The essential transfer line component has remained the same. Only new machining stations have been added and/or deleted to manufacture the new engine components that have come along in the 20 years.
The Way They Were
From stand-alone mills making prototypes to dedicated transfer lines cranking a million or more automotive components per year, shops look for the appropriate level of technology to do the job. The efficiency goal is to hit the sweet spot of productivity without going over or under capacity. It's about finding the right level of technology to produce the quantity and quality needed for the application without wasted resources.
Briggs' Rolla plant is a good representative of the higher volume production dilemma faced in many other plants. Its family of small engine components is made in significant enough volumes for its plant and other Briggs facilities to allow it to apply transfer line technology with good efficiency. With the non-synchronous transfer line, Briggs has struck a balance between sufficient machining flexibility, to make a family of parts, and machining efficiently, to accomplish the production bogey. But it wasn't always so.
According to Mr. Puzach, "before the non-sync transfer lines went in, production was carried out on cells comprised of 13 machining centers." Each machine had an operator, and there were load/unload people between the machining stations," says Mr. Puzach. "Labor costs were high in these cells, and more important, the amount of manual material handling had an impact on quality. Parts might be loaded incorrectly at a number of points, any one of which would scrap out the workpiece."
To accomplish the small engine plant's production quotas, five of these 13 machine cells were used to produce the major engine components for the Briggs motors. Production per cell was significantly below the output of non-synchronous transfer lines and had three times the labor costs. The cells had high flexibility but labor costs and process control issues forced Briggs to evaluate how it was making parts.
These cells lacked much of the in-process gaging capability that is found on the transfer line. "Our scrap rates have been halved with the non-sync lines," says Mr. Puzach. "Much of that improvement has been because of reduced handling of the workpieces and the ability to catch machining errors before they can stack up to scrap a component."
The Rolla plant, along with several other Briggs manufacturing facilities, has standardized production using non-sync lines. Standardizing on non-sync transfer lines allows the company to strategically shift production from plant to plant as market conditions change. Training and tooling issues are minor due to the standardization of process and equipment.
Who Needs Non-Sync?
At the high end of the production volume spectrum are lots and lots of the same workpieces. Here, one finds hard automation in the form of transfer lines that are built to machine the one million or more transmission cases or other parts that will be needed in a given year. The manufacturing system is made to make that part and pretty much only that part. It's inflexible but very efficient.

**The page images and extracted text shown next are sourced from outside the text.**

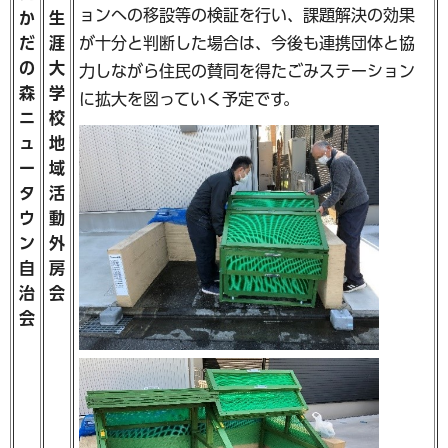
ョンへの移設等の検証を行い、課題解決の効果
か
生
が十分と判断した場合は、今後も連携団体と協
だ
涯
の
大
力しながら住民の賛同を得たごみステーション
森
学
に拡大を図っていく予定です。
ニ
校
ュ
地
ー
域
タ
活
ウ
動
ン
外
自
房
治
会
会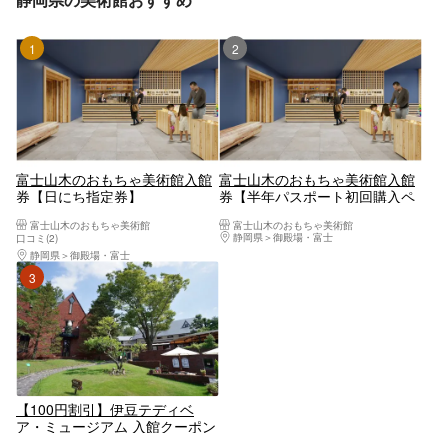
1位
2位
富士山木のおもちゃ美術館入館
富士山木のおもちゃ美術館入館
券【日にち指定券】
券【半年パスポート初回購入ペ
ージ】
富士山木のおもちゃ美術館
富士山木のおもちゃ美術館
静岡県
御殿場・富士
口コミ(2)
静岡県
御殿場・富士
3位
【100円割引】伊豆テディベ
ア・ミュージアム 入館クーポン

So the question boils down to what technology is best for a given application based on its tolerances, variability, volume requirements and cost? Obviously, there are numerous production plateaus that can be achieved with a given manufacturing system, be it stand alone machines, cells or transfer lines.
Drilling down a bit further, cycle time also plays a critical role in production planning. How many good parts can be made in a given amount of time is the coin of the realm for high volume manufacturing. Moreover, product mix plays an important role in any decision about how much flexibility to have versus production efficiency.
Non-synchronous transfer line technology seems to represent a different approach to the production environment. Its production capacity falls at the same level or higher than dedicated hard automation and significantly above the typical capability of manufacturing cells. As we've seen with Briggs, non-sync also offers enough flexibility to accommodate families of parts but maintains the ability to hit high production volumes.